In summary, I’m uncertain about what is being presented, so I expect the public will too! This is not simply an issue of clarity, but it opens up the potential for Arthurian pseudo-history, ethno-nationalist fantasies and perhaps other pseudoarchaeologies, to build off this apparent uncertainty. I propose in future, until dates are confirmed and clear, we call Wat’s Dyke an ‘early medieval linear earthwork, different sections dated variously between the 5th and early 9th centuries AD, likely built and used over one or more phases as a frontier work. It was likely used to observe and control movement through the landscape in times of both peace and war’. Suitably vague, but enough to indicate its potential roles in curtailing and controlling raiding, trading and communications more broadly.
Finally, regarding the positioning of the sign. Situated looking roughly west across the valley beside the footpath, it will be surely challenging to anyone who isn’t an archaeologist to work out how the north-facing view afforded by the profile relates to the landscape in which they are situated in, looking at a board facing west. Moreover, looking west from this location, one is presented with two paths and two banks – will visitors know which is the bank of the early medieval monument? If one navigates the sign successfully, can they readily look up annd see where this earthwork is in the landscape around them? I’m not sure the orientation and placement readily allow this for those without archaeological training and detailed maps of their own.
It’s easy to criticise heritage boards and I wish no disrespect to those who put time, money and energy into its design and installation. After all, whatever is produced will annoy or confuse someone among the public and/or irk the specialist. Furthermore, I concede that typographical errors are everywhere (including in this blog!).
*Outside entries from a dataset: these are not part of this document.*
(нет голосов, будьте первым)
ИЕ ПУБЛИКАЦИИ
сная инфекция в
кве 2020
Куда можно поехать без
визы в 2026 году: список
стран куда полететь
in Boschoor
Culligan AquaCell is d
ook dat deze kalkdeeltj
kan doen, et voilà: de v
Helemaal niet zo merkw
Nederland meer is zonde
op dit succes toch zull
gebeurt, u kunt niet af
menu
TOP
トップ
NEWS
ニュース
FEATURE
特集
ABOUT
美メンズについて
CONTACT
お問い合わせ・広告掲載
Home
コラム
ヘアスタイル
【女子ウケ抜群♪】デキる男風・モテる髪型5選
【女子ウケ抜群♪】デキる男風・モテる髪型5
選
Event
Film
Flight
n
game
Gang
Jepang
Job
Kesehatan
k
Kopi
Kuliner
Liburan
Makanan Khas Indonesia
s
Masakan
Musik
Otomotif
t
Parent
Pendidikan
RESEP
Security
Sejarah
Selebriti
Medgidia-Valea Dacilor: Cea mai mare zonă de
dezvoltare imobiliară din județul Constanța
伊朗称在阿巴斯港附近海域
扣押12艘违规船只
We simply must be forgiving of occasional errors, whether on heritage panels or in academic writing!
Furthermore, given the eclectic and confusing signs currently existing in various places along the line of Wat’s Dyke, reviewed in my 2020 chapter, I didn’t have high expectations. Thus, I repeat my point that it is great that there is something rather than nothing to explain to visitors that they have one of Britain’s longest linear earthworks running through this historic landscape primarily known for its later medieval and industrial archaeology. Even if only some people are encouraged to think and learn about this early medieval monument, the panel’s job is done! I’m glad other pitfalls were avoided, including the choice to avoid mentioning loaded terms like ‘Welsh’, ‘Wales’, ‘English’, ‘England’ and ‘Anglo-Saxon’ with their various loaded and problematic connotations and in-built anachronisms (but see my concern about the misplacing of ‘Wales’ on the map).
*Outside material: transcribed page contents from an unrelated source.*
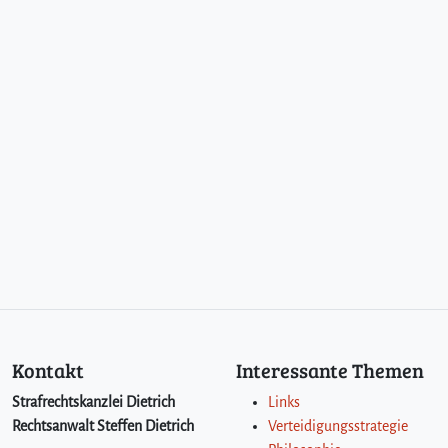
Kontakt
Interessante Themen
Strafrechtskanzlei Dietrich
Links
Rechtsanwalt Steffen Dietrich
Verteidigungsstrategie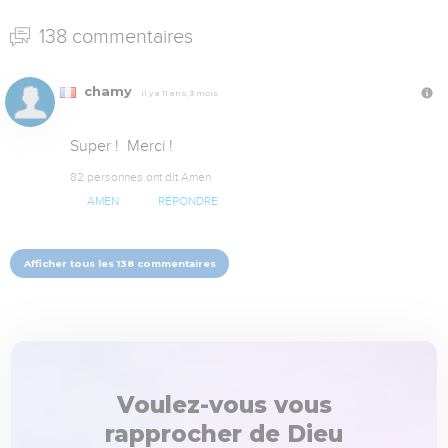
138 commentaires
chamy
Il y a 11 ans, 3 mois
Super !  Merci !
82 personnes ont dit Amen
AMEN
RÉPONDRE
Afficher tous les 138 commentaires
Voulez-vous vous
rapprocher de Dieu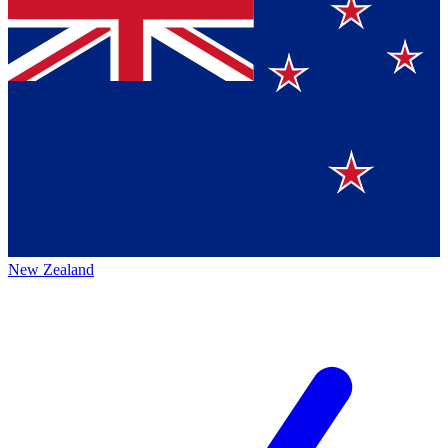
New Zealand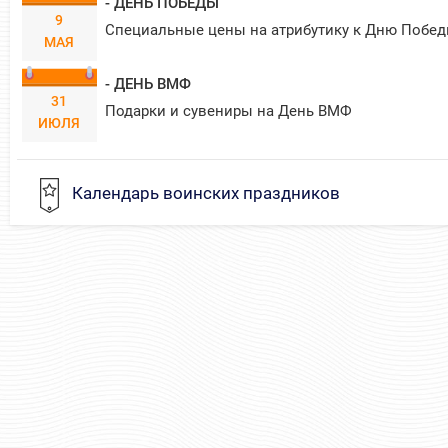
- ДЕНЬ ПОБЕДЫ
9
Специальные цены на атрибутику к Дню Побед
МАЯ
- ДЕНЬ ВМФ
31
Подарки и сувениры на День ВМФ
ИЮЛЯ
Календарь воинских праздников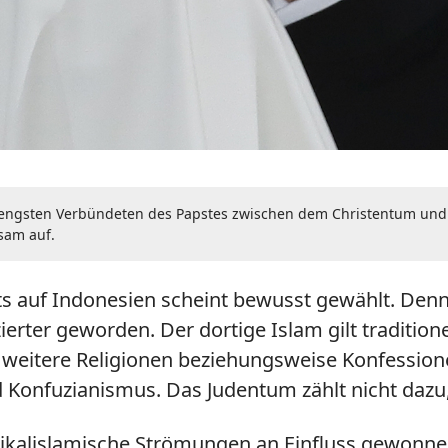
 engsten Verbündeten des Papstes zwischen dem Christentum und d
sam auf.
ts auf Indonesien scheint bewusst gewählt. Denn 
ierter geworden. Der dortige Islam gilt traditio
ünf weitere Religionen beziehungsweise Konfessione
onfuzianismus. Das Judentum zählt nicht dazu, A
kalislamische Strömungen an Einfluss gewonnen.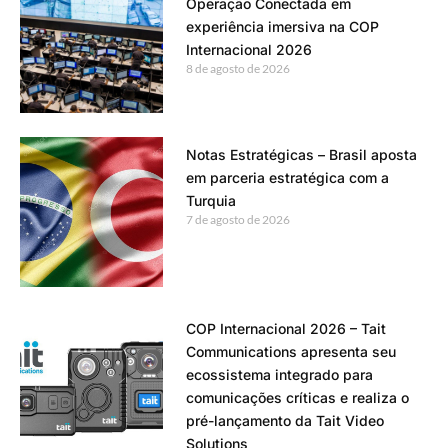
Operação Conectada em
experiência imersiva na COP
Internacional 2026
8 de agosto de 2026
Notas Estratégicas – Brasil aposta
em parceria estratégica com a
Turquia
7 de agosto de 2026
COP Internacional 2026 – Tait
Communications apresenta seu
ecossistema integrado para
comunicações críticas e realiza o
pré-lançamento da Tait Video
Solutions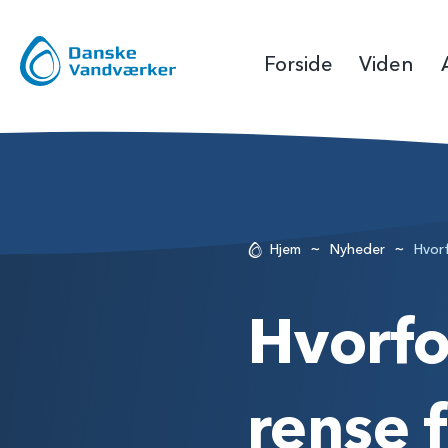
Forside
Viden
~
~
Hjem
Nyheder
Hvorf
Hvorfo
rense 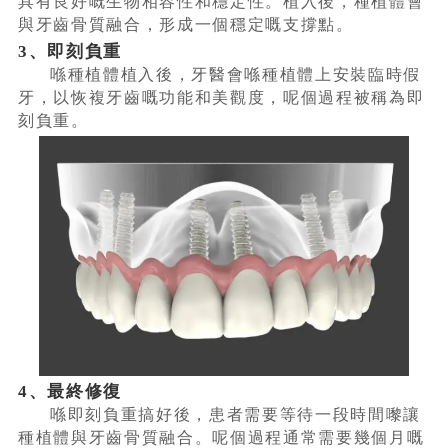
具有良好嘅生物相容性和穩定性。植入後，種植體會
與牙齒骨質融合，形成一個穩定嘅支撐點。
3、即刻負重
喺種植體植入後，牙醫會喺種植體上安裝臨時假
牙，以恢複牙齒嘅功能和美觀度，呢個過程被稱為即
刻負重。
4、最終修復
喺即刻負重搞好後，患者需要等待一段時間嚟讓
種植體與牙齒骨質融合。呢個過程通常需要幾個月嘅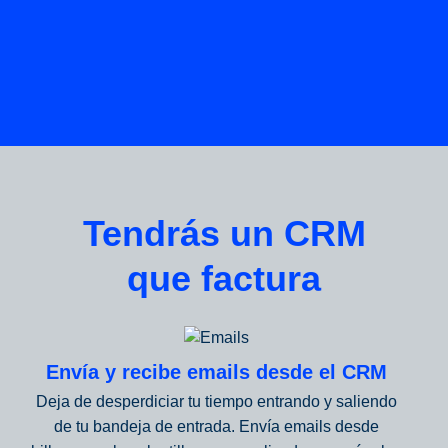
Tendrás un CRM
que factura
Envía y recibe emails desde el CRM
Deja de desperdiciar tu tiempo entrando y saliendo
de tu bandeja de entrada. Envía emails desde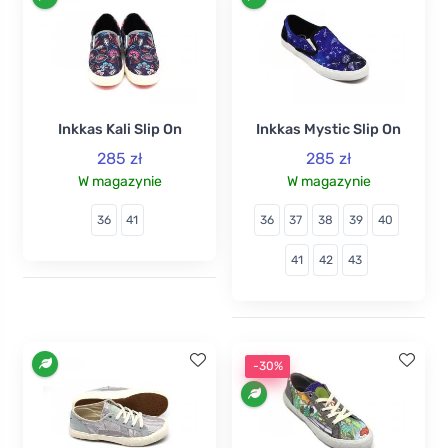
Inkkas Kali Slip On
Inkkas Mystic Slip On
285 zł
285 zł
W magazynie
W magazynie
36
41
36
37
38
39
40
41
42
43
-30%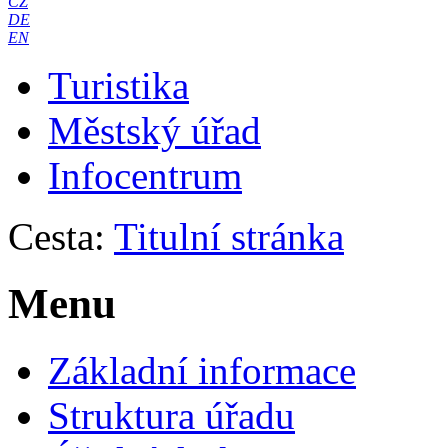
CZ
DE
EN
Turistika
Městský úřad
Infocentrum
Cesta:
Titulní stránka
Menu
Základní informace
Struktura úřadu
However, given the range of pictorial and textual errors and ambiguities including the odd situation where OSL dates for Wat’s Dyke excavations in the Greenfield Valley have been publicly shared prior to their appearance in any available archaeological report, I truly wish this sign had been more carefully considered. In its current state, I fear it will cause visitors confusion which will endure at least as long as the panel remains in place, and perhaps far longer.